**Excerpted text**
_ _ _ _
Bitcoin has intrinsic value, admitted a team of strategists at major investment bank JPMorgan Chase & Co and warned that the coin mirrors a boom-bust pattern of 2017.
According to the strategists, bitcoin price now surges beyond its “intrinsic value,” trading about twice as high as where the valuation would place it, Bloomberg reported.
The team have treated Bitcoin as a commodity and have calculated its “cost of production” taking into account the information such as the estimated computational power, hardware energy efficiency, and electricity expense, the report said.
The analysts have added, however, that “Defining an intrinsic or fair value for any cryptocurrency is clearly challenging. […] views range from some researchers arguing that it has no fundamental value, to others estimating fair values well in excess of current prices.”
"It’s wonderful that JPM is finally ready to admit that bitcoin has intrinsic value, and it’s not at all surprising that they see the current price as overvalued in comparison to their calculations. Yes, bitcoin is well above the mining cost at current rates, but what JPM has failed to take into account is that frequently, when miners are running a surplus, they will start hoarding coins. By withholding supply from the market when times are flush, they aim to further limit liquidity and send prices even higher," commented Mati Greenspan, senior market analyst at eToro.
Great to see JPM finally admitting that Bitcoin has intrinsic value.
_ _ _ _
**Supplied material**
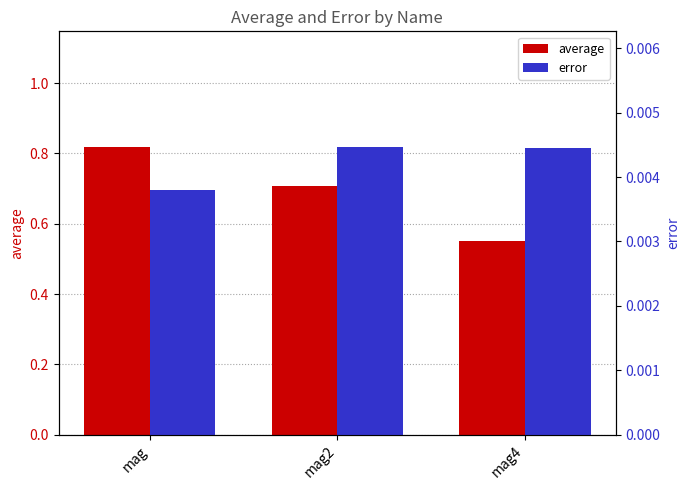

Which has a higher value, mag2 or mag?

mag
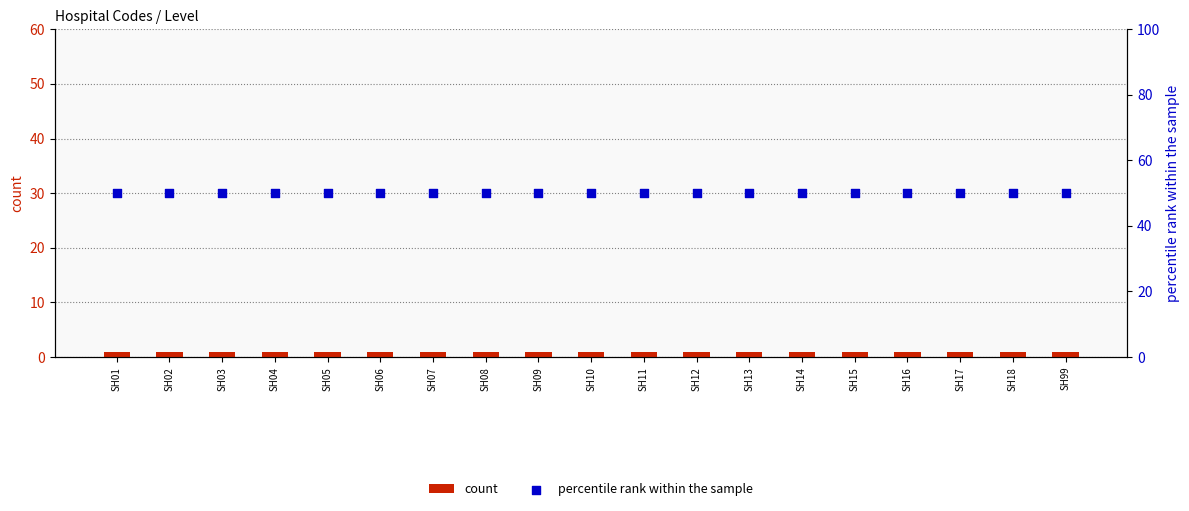

What is the total value across all series at SH09?

51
_ _ _ _
**Assignment A**
In the article on JPMorgan's view of bitcoin, what pattern did the strategists warn the coin mirrors?
**Assignment B**
Carry the article on JPMorgan's view of bitcoin forward from its final sentence.
The data above plays no part here.

**Your response A**
A boom-bust pattern of 2017.

**Your response B**
Now wait till they understand that miners who run a surplus tend to begin hording. https://t.co/dWCqeg6PQc
— Mati Greenspan (@MatiGreenspan) 20 May 2019
The announcement by the bank comes at the time when they’re testing their much hyped JPM Coin, the centralized digital token, that may become something of interest for the broader audience.
Meanwhile, other strategists are saying that this latest surge of BTC could actually be signaling the worsening of global economic cycle, as fears of recession grow and amidst the current US-China trade war, according to Business Insider. Michael Hartnett, the chief investment strategist at Bank of America Merrill Lynch, explains that all this is further suppressing the yields on bonds that have already fallen and remain near historic lows in several major countries, while the bond prices in the US are slowly rising. Hartnett said in a recent note to clients that what investors have done is piled into a "greed trade" that includes USD 127 billion in corporate and emerging-market debt.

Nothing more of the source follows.